Haiti held its first democratic election in December 1990. Jean-Bertrand Aristide, a Catholic priest, was elected on a platform of democratization, military reform, and economic fairness. In September 1991, Mr. Aristide was overthrown by the armed forces.
The government has killed and imprisoned hundreds of people. Haiti's economy has been weakened further by a trade embargo imposed after the coup by the Organization of American States (OAS). Poverty and repression have caused tens of thousands to flee.
Diplomatic efforts to restore democracy have failed. Haiti's military leaders have refused to permit Aristide to return to power. Aristide has refused to negotiate with the military-installed government of Prime Minister Marc Bazin. Diplomatic attempts to forge an agreement putting Aristide back into office and providing the military guarantees against reprisals have failed.
US interests. Haiti's crisis poses two challenges for United States foreign policy. The first is to our commitment to democracy. Haiti is one of only two countries in the hemisphere (the other is Cuba) now ruled by an unelected government. Second, a prolonged crisis will cause a steady flow of refugees. These two challenges are linked: The refugee flow cannot be halted without a resolution of the political crisis.
Economic embargo. Under the OAS embargo, which the US supports, member nations are required to suspend all exports to Haiti except food and medicine. Haitian government assets are frozen. The embargo has not worked. Goods are entering Haiti from several nations. Countries outside the hemisphere are not observing the OAS embargo.
The refugee crisis and US policy. Although not strong enough to squeeze Haiti's military rulers, the porous embargo is still strong enough to harm poor Haitians through increased unemployment and inflation. Economic stress has motivated many Haitians to flee the country. Earlier this year, thousands crowded the US naval base at Guantanamo Bay, Cuba and other US facilities. To slow the refugee exodus, President Bush last April ordered all Haitians reaching US territory aboard vessels to return to Haiti wi thout immigration screening. US policy previously required that safe haven be given to anyone who could demonstrate a well-founded fear of persecution if forced to return home.
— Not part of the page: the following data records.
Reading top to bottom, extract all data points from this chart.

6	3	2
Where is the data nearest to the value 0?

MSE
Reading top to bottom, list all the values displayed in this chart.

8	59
The policy of returning all Haitian refugees raises several concerns. First, because this policy precludes screening, it does not enable a distinction to be made between economic refugees, who are not eligible for asylum, and people who might be persecuted upon return to Haiti. The new policy also appears to violate international law, which obligates the US to take in asylum-seekers. Second, the policy makes it more difficult for the US to persuade other countries temporarily to accept refugees in emerge ncies. Third, the new policy suggests that the US is evading responsibility for economic pain caused by an embargo it supports.
Refugee advocates have challenged Mr. Bush's policy in court, where so far it has been upheld. Calling for a change in the policy, President-elect Clinton has suggested that Haitians should have a chance to apply for asylum. The policy must be changed carefully. A simple reversal of the policy could provoke a mass exodus.
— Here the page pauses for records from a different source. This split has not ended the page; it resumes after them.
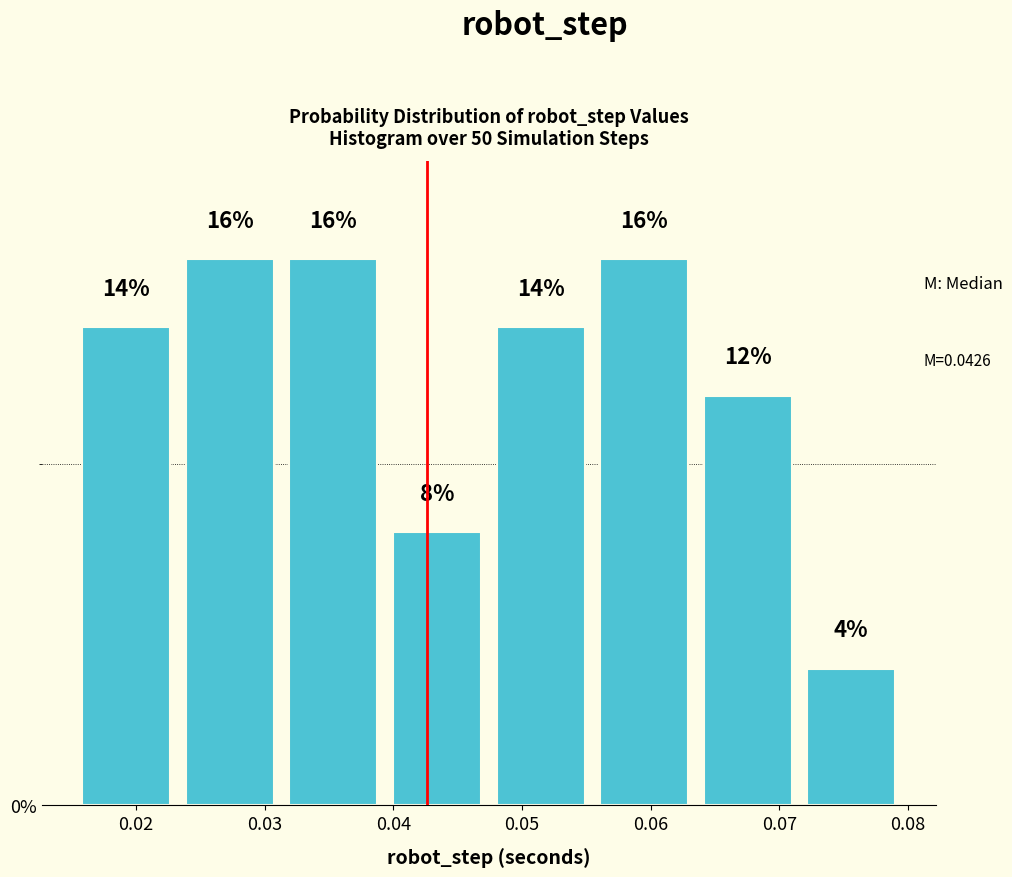

Reading left to right, transcribe this chart: for each bar, give the range it covers on the x-axis and its height. The bar edges are not printed on the chart, so give them approximately, as read against the axis.

0.015 to 0.023: 14
0.023 to 0.031: 16
0.031 to 0.039: 16
0.039 to 0.047: 8
0.047 to 0.055: 14
0.055 to 0.064: 16
0.064 to 0.072: 12
0.072 to 0.080: 4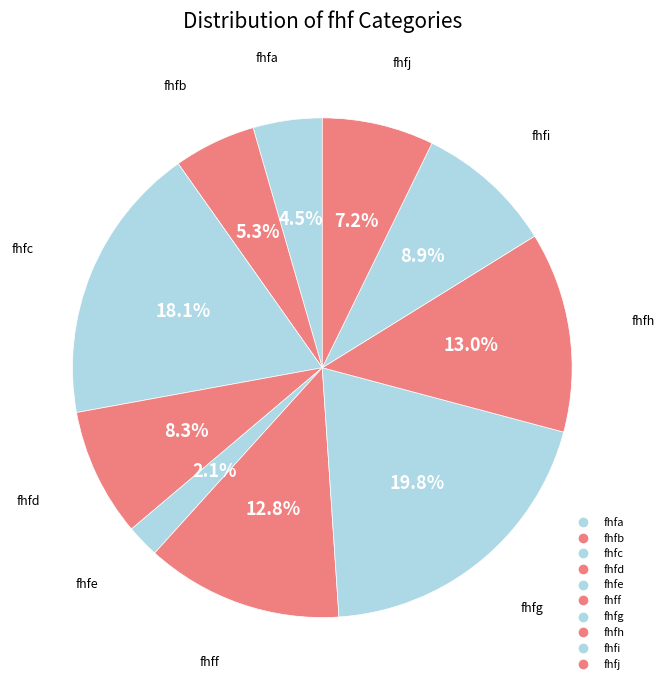

Approximately how many times larger is the value at fhfa compared to fhfi?

0.5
What should the US do? No country can guarantee a return to civilian rule in Haiti, but the US can do more to promote a solution to the crisis. First, diplomacy needs to be reinvigorated, and the US must take the lead. Some of Aristide's statements and positions may have made it more difficult to mediate a solution. A settlement may require him to be more flexible. A UN observer force could build a sense of confidence and security, spurring negotiations.
Second, the embargo should be strengthened. The UN Security Council should consider a worldwide embargo. Economic pressure could also be focused more sharply on the coup leaders and their supporters, perhaps by freezing their foreign assets. If goods continue to flow into Haiti, additional steps should be considered, such as using the US Navy to tighten enforcement of the embargo. A stiffer embargo would impose additional pain, but it could end Haiti's crisis more rapidly.
Third, US policy on Haitian refugees should be changed. The US and other countries have an obligation to provide temporary shelter and care for refugees until some degree of stability is restored. Few Haitians will qualify for political asylum and US residence, but all should have an opportunity to apply. To discourage large-scale departures, we should state clearly that those not granted asylum will be returned home when the crisis ends. We should upgrade our refugee facilities and press other countries
to take in more Haitians.
Finally, if civilian rule is restored, the US should lead a long-term effort to strengthen Haitian democracy and the economy. Haiti will need help reforming the military, creating economic growth, and improving social services. Valuable assistance can be provided at comparatively low cost.